• [TASK ITEM]
Should any entry hold a picture, omit that picture and copy the rest of the entry exactly.
::::::::::
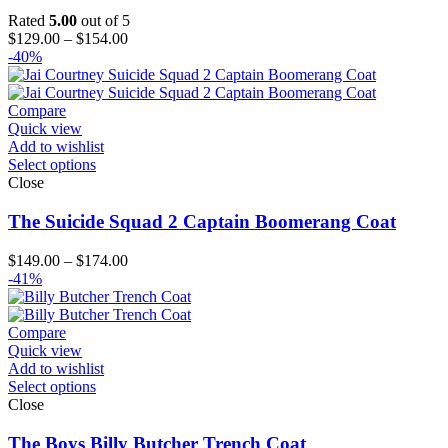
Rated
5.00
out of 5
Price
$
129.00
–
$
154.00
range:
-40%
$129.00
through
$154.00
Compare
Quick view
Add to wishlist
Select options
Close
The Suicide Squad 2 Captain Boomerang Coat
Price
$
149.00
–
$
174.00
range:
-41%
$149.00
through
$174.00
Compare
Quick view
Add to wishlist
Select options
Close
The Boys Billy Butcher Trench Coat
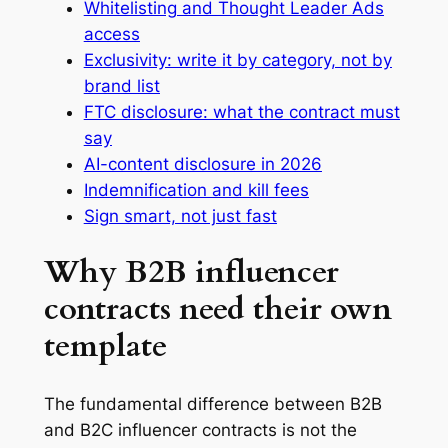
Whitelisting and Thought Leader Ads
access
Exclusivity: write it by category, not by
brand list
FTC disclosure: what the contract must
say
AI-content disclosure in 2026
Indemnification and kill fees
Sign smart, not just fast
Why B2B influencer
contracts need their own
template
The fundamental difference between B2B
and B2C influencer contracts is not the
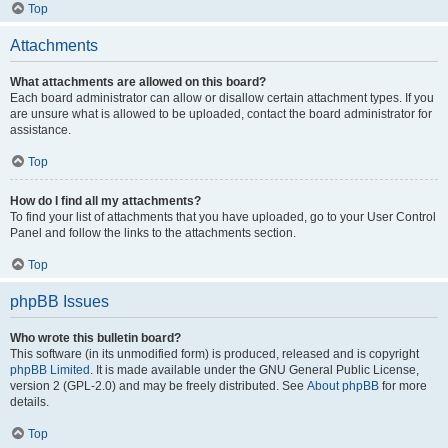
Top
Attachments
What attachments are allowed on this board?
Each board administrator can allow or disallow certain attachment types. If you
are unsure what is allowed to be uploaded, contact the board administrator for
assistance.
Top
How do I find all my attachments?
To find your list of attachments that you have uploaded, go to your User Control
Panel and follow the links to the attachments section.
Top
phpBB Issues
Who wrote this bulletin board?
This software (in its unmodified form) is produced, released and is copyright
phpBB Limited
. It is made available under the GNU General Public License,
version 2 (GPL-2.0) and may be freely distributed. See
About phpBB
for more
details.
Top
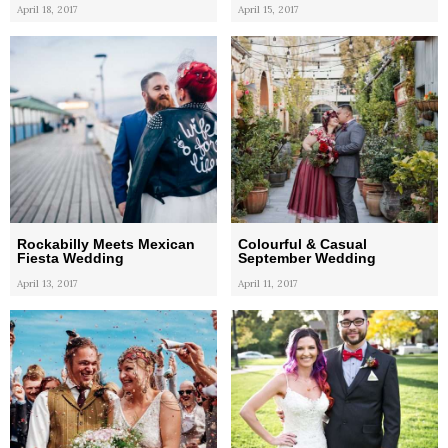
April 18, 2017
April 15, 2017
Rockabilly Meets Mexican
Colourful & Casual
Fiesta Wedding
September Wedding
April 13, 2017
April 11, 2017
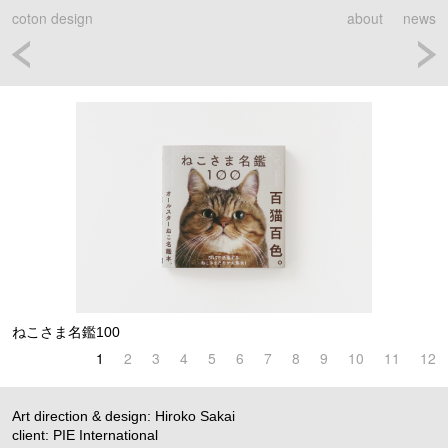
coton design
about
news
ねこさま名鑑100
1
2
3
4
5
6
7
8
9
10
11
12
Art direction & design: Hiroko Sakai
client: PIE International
::::::::::
• [OUTPUT FOR THIS EXERCISE]
Rated
5.00
out of 5
Price
$
129.00
–
$
154.00
range:
-40%
$129.00
through
$154.00
Compare
Quick view
Add to wishlist
Select options
Close
The Suicide Squad 2 Captain Boomerang Coat
Price
$
149.00
–
$
174.00
range:
-41%
$149.00
through
$174.00
Compare
Quick view
Add to wishlist
Select options
Close
The Boys Billy Butcher Trench Coat
Whitelisting and Thought Leader Ads
access
Exclusivity: write it by category, not by
brand list
FTC disclosure: what the contract must
say
AI-content disclosure in 2026
Indemnification and kill fees
Sign smart, not just fast
Why B2B influencer
contracts need their own
template
The fundamental difference between B2B
and B2C influencer contracts is not the
Top
Attachments
What attachments are allowed on this board?
Each board administrator can allow or disallow certain attachment types. If you
are unsure what is allowed to be uploaded, contact the board administrator for
assistance.
Top
How do I find all my attachments?
To find your list of attachments that you have uploaded, go to your User Control
Panel and follow the links to the attachments section.
Top
phpBB Issues
Who wrote this bulletin board?
This software (in its unmodified form) is produced, released and is copyright
phpBB Limited
. It is made available under the GNU General Public License,
version 2 (GPL-2.0) and may be freely distributed. See
About phpBB
for more
details.
Top
April 18, 2017
April 15, 2017
Rockabilly Meets Mexican
Colourful & Casual
Fiesta Wedding
September Wedding
April 13, 2017
April 11, 2017
coton design
about
news
ねこさま名鑑100
1
2
3
4
5
6
7
8
9
10
11
12
Art direction & design: Hiroko Sakai
client: PIE International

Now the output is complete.